ABD EKONOMİSİNDEN KARIŞIK SİNYALLER
ABD’de ağustos ayı enflasyonu beklentilerin biraz üzerinde geldi. Ağustos itibarıyla yıllık enflasyon yüzde 3.7 oldu. Beklenti yüzde 3.6’ydı. Çekirdek enflasyon da beklentiler dahilinde yüzde 4.3 olarak açıklandı.
Olumlu gelişme ise perakende satışların aylık 0.6 artması. Beklenti yüzde 0.1’di. Ağustos sanayi üretimi de yüzde 0.1 beklentiye karşın yüzde 0.4 arttı.
Avrupa Merkez Bankası geçen hafta politika faizinde 25 baz puan artışa gitti. Faiz artışı beklemeyenler de vardı.
BORSALARDA SON DURUM: AVRUPA YÜKSELİŞTEYDİ
Wall Street haftayı küçük kayıplarla kapadı. Dow Jones haftalık olarak yüzde 0.1, S&P 500 endeksi de yüzde 0.5 ile eksideydi.
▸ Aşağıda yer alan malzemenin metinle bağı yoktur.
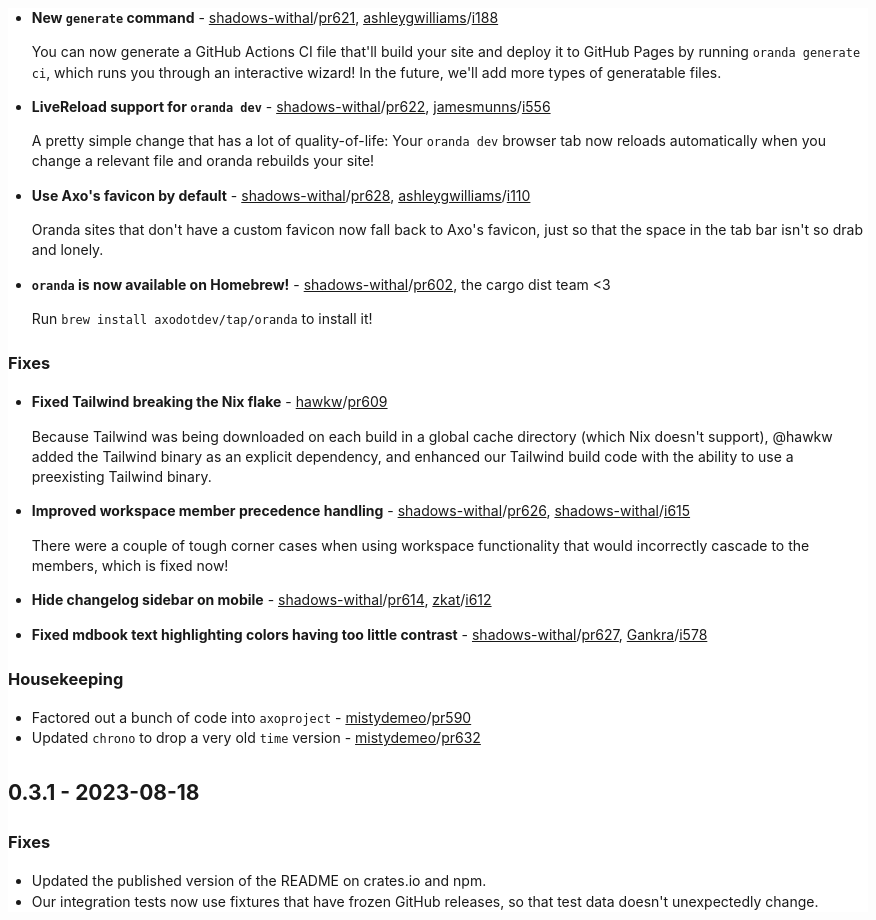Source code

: - **New `generate` command** - [shadows-withal]/[pr621], [ashleygwilliams]/[i188]

  You can now generate a GitHub Actions CI file that'll build your site and deploy it to GitHub Pages by running
  `oranda generate ci`, which runs you through an interactive wizard! In the future, we'll add more types of
  generatable files.

- **LiveReload support for `oranda dev`** - [shadows-withal]/[pr622], [jamesmunns]/[i556]

  A pretty simple change that has a lot of quality-of-life: Your `oranda dev` browser tab now reloads automatically
  when you change a relevant file and oranda rebuilds your site!

- **Use Axo's favicon by default** - [shadows-withal]/[pr628], [ashleygwilliams]/[i110]

  Oranda sites that don't have a custom favicon now fall back to Axo's favicon, just so that the space in the tab
  bar isn't so drab and lonely.

- **`oranda` is now available on Homebrew!** - [shadows-withal]/[pr602], the cargo dist team <3

  Run `brew install axodotdev/tap/oranda` to install it!

### Fixes

- **Fixed Tailwind breaking the Nix flake** - [hawkw]/[pr609]

  Because Tailwind was being downloaded on each build in a global cache directory (which Nix doesn't support),
  @hawkw added the Tailwind binary as an explicit dependency, and enhanced our Tailwind build code with the
  ability to use a preexisting Tailwind binary.
- **Improved workspace member precedence handling** - [shadows-withal]/[pr626], [shadows-withal]/[i615]

  There were a couple of tough corner cases when using workspace functionality that would incorrectly cascade to the
  members, which is fixed now!
- **Hide changelog sidebar on mobile** - [shadows-withal]/[pr614], [zkat]/[i612]
- **Fixed mdbook text highlighting colors having too little contrast** - [shadows-withal]/[pr627], [Gankra]/[i578]

### Housekeeping

- Factored out a bunch of code into `axoproject` - [mistydemeo]/[pr590]
- Updated `chrono` to drop a very old `time` version - [mistydemeo]/[pr632]

[i110]: https://github.com/axodotdev/oranda/issues/110
[i188]: https://github.com/axodotdev/oranda/issues/188
[i556]: https://github.com/axodotdev/oranda/issues/556
[i578]: https://github.com/axodotdev/oranda/issues/578
[i610]: https://github.com/axodotdev/oranda/issues/610
[i612]: https://github.com/axodotdev/oranda/issues/612
[i615]: https://github.com/axodotdev/oranda/issues/615
[pr590]: https://github.com/axodotdev/oranda/pull/590
[pr602]: https://github.com/axodotdev/oranda/pull/602
[pr609]: https://github.com/axodotdev/oranda/pull/609
[pr614]: https://github.com/axodotdev/oranda/pull/614
[pr617]: https://github.com/axodotdev/oranda/pull/617
[pr621]: https://github.com/axodotdev/oranda/pull/621
[pr622]: https://github.com/axodotdev/oranda/pull/622
[pr626]: https://github.com/axodotdev/oranda/pull/626
[pr627]: https://github.com/axodotdev/oranda/pull/627
[pr628]: https://github.com/axodotdev/oranda/pull/628
[pr632]: https://github.com/axodotdev/oranda/pull/632
[mistydemeo]: https://github.com/mistydemeo
[hawkw]: https://github.com/hawkw
[zkat]: https://github.com/zkat
[ashleygwilliams]: https://github.com/ashleygwilliams
[shadows-withal]: https://github.com/shadows-withal
[jamesmunns]: https://github.com/jamesmunns
[Gankra]: https://github.com/Gankra

## 0.3.1 - 2023-08-18

### Fixes

- Updated the published version of the README on crates.io and npm.
- Our integration tests now use fixtures that have frozen GitHub releases, so that test data doesn't unexpectedly change.


[aumetra]: https://github.com/aumetra
[workspace-docs]: https://opensource.axo.dev/oranda/book/configuration/workspaces.html
[package-names]: https://opensource.axo.dev/oranda/book/configuration/reference.html#componentsartifactsmatch_package_names
[i643]: https://github.com/axodotdev/oranda/issues/643
[i654]: https://github.com/axodotdev/oranda/issues/654
[pr640]: https://github.com/axodotdev/oranda/pull/640
[pr649]: https://github.com/axodotdev/oranda/pull/649
[pr652]: https://github.com/axodotdev/oranda/pull/652
[pr653]: https://github.com/axodotdev/oranda/pull/653
[pr655]: https://github.com/axodotdev/oranda/pull/655
[pr656]: https://github.com/axodotdev/oranda/pull/656
[konstin]: https://github.com/konstin
[06chaynes]: https://github.com/06chaynes
[i636]: https://github.com/axodotdev/oranda/issues/636
[pr637]: https://github.com/axodotdev/oranda/pull/637
[i480]: https://github.com/axodotdev/oranda/issues/480
[i493]: https://github.com/axodotdev/oranda/issues/493
[i531]: https://github.com/axodotdev/oranda/issues/531
[i554]: https://github.com/axodotdev/oranda/issues/554
[i582]: https://github.com/axodotdev/oranda/issues/582
[pr532]: https://github.com/axodotdev/oranda/pull/532
[pr544]: https://github.com/axodotdev/oranda/pull/544
[pr549]: https://github.com/axodotdev/oranda/pull/549
[pr551]: https://github.com/axodotdev/oranda/pull/551
[pr553]: https://github.com/axodotdev/oranda/pull/553
[pr563]: https://github.com/axodotdev/oranda/pull/563
[pr565]: https://github.com/axodotdev/oranda/pull/565
[pr566]: https://github.com/axodotdev/oranda/pull/566
[pr575]: https://github.com/axodotdev/oranda/pull/575
[pr581]: https://github.com/axodotdev/oranda/pull/581
[pr583]: https://github.com/axodotdev/oranda/pull/583
[pr585]: https://github.com/axodotdev/oranda/pull/585
[pr589]: https://github.com/axodotdev/oranda/pull/589
[Plecra]: https://github.com/Plecra
[geelen]: https://github.com/geelen
[tertsdiepraam]: https://github.com/tertsdiepraam
[workspace-docs]: https://opensource.axo.dev/oranda/book/configuration/workspaces.html
[changelog-docs]: https://opensource.axo.dev/oranda/book/configuration/changelog.html
[discord]: https://discord.gg/8BwyXQmeUT
[i513]: https://github.com/axodotdev/oranda/issues/513
[i519]: https://github.com/axodotdev/oranda/issues/519
[i520]: https://github.com/axodotdev/oranda/issues/520
[i522]: https://github.com/axodotdev/oranda/issues/522
[pr521]: https://github.com/axodotdev/oranda/pull/521
[pr523]: https://github.com/axodotdev/oranda/pull/523
[pr524]: https://github.com/axodotdev/oranda/pull/524
[pr525]: https://github.com/axodotdev/oranda/pull/525
[pr526]: https://github.com/axodotdev/oranda/pull/526
[pr527]: https://github.com/axodotdev/oranda/pull/527
[geelen]: https://github.com/geelen
[SaraVieira]: https://github.com/SaraVieira
[tertsdiepraam]: https://github.com/tertsdiepraam
[pr505]: https://github.com/axodotdev/oranda/pull/505
[pr506]: https://github.com/axodotdev/oranda/pull/506
[pr511]: https://github.com/axodotdev/oranda/pull/511
[i514]: https://github.com/axodotdev/oranda/issues/514
[pr515]: https://github.com/axodotdev/oranda/pull/515
[geelen]: https://github.com/geelen
[SaraVieira]: https://github.com/SaraVieira
[#190]: https://github.com/axodotdev/oranda/issues/190
[#209]: https://github.com/axodotdev/oranda/issues/209
[#226]: https://github.com/axodotdev/oranda/issues/226
[#234]: https://github.com/axodotdev/oranda/issues/234
[↬240]: https://github.com/axodotdev/oranda/pull/240
[#251]: https://github.com/axodotdev/oranda/issues/251
[↬255]: https://github.com/axodotdev/oranda/pull/255
[#256]: https://github.com/axodotdev/oranda/issues/256
[↬260]: https://github.com/axodotdev/oranda/pull/260
[#262]: https://github.com/axodotdev/oranda/issues/262
[↬269]: https://github.com/axodotdev/oranda/pull/269
[↬274]: https://github.com/axodotdev/oranda/pull/274
[↬276]: https://github.com/axodotdev/oranda/pull/276
[↬281]: https://github.com/axodotdev/oranda/pull/281
[↬284]: https://github.com/axodotdev/oranda/pull/284
[↬285]: https://github.com/axodotdev/oranda/pull/285
[↬288]: https://github.com/axodotdev/oranda/pull/288
[pomdtr]: https://github.com/pomdtr
[SaraVieira]: https://github.com/SaraVieira
[gankra]: https://github.com/gankra
[pomdtr]: https://github.com/pomdtr
[SaraVieira]: https://github.com/SaraVieira
[spitfire05]: https://github.com/spitfire05
[#115]: https://github.com/axodotdev/oranda/issues/115
[#183]: https://github.com/axodotdev/oranda/issues/183
[#192]: https://github.com/axodotdev/oranda/issues/192
[#194]: https://github.com/axodotdev/oranda/issues/194
[#198]: https://github.com/axodotdev/oranda/issues/198
[#206]: https://github.com/axodotdev/oranda/issues/206
[#209]: https://github.com/axodotdev/oranda/issues/209
[#236]: https://github.com/axodotdev/oranda/issues/236
[↬187]: https://github.com/axodotdev/oranda/pull/187
[↬191]: https://github.com/axodotdev/oranda/pull/191
[↬193]: https://github.com/axodotdev/oranda/pull/193
[↬201]: https://github.com/axodotdev/oranda/pull/201
[↬202]: https://github.com/axodotdev/oranda/pull/202
[↬203]: https://github.com/axodotdev/oranda/pull/203
[↬208]: https://github.com/axodotdev/oranda/pull/208
[↬217]: https://github.com/axodotdev/oranda/pull/217
[↬220]: https://github.com/axodotdev/oranda/pull/220
[↬237]: https://github.com/axodotdev/oranda/pull/237
[↬240]: https://github.com/axodotdev/oranda/pull/240
[↬248]: https://github.com/axodotdev/oranda/pull/248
Avrupa’da borsalar özellikle Çin ekonomisinden gelen olumlu haberlerle haftayı yükselişle sonlandırdı. İngiltere’de FTSE 100 endeksi son 10 ayın en güçlü haftalık artışını yaşadı. Fransa’da CAC 40 endeksi yüzde 1.9, Almanya’da DAX endeksi yüzde 1 haftalık artışlar kaydetti.
FED ÇARŞAMBA GÜNÜ FAİZDE FREN KARARI AÇIKLAYACAK
Gelecek hafta, FED’in çarşamba günkü faiz oranı kararı belki de küresel ekonomi için bir yol ayrımı olacak.
Faiz oranlarını Mart 2022’den bu yana yüzde 5.25 artıran FED’in bu haftaki toplantısının sonunda oranları değiştirmemesi bekleniyor. Birçok yatırımcı ve uzman, faiz oranlarının daha fazla artırılması ihtimalinin düşük olduğuna, FED’in onlarca yıldır en saldırgan para politikası sıkılaştırma döngüsüne son vereceğine inanıyor.
Eğer haklı çıkarlarsa, Wall Street’te güçlü yükselişler görebiliriz. Ancak, belirsiz ekonomik görünüm ve yüksek hisse senedi fiyatları bu sefer yükselişi azaltabilir.
TCMB’DEN GÜÇLÜ BİR FAİZ ARTIŞI BEKLENİYOR
Sadece ABD’de değil, başta Türkiye olmak üzere İngiltere, Japonya, Çin, İsviçre, Brezilya, Endonezya ve Güney Afrika’daki merkez bankaları da faiz kararı verecekler. Ayrıca İngiltere, Kanada, Japonya ve Güney Afrika’da enflasyon oranları açıklanacak.
TCMB faiz kararını perşembe günü açıklayacak. Kimi uzmanlar, Merkez Bankası yönetiminin yükselen enflasyonla mücadele için 10 puanlık şok bir faiz artırımını değerlendirdiğini belirtiyor. TCMB geçen ayki toplantısında faizi 7.5 puan artırarak politika faizini yüzde 25’e yükseltmişti.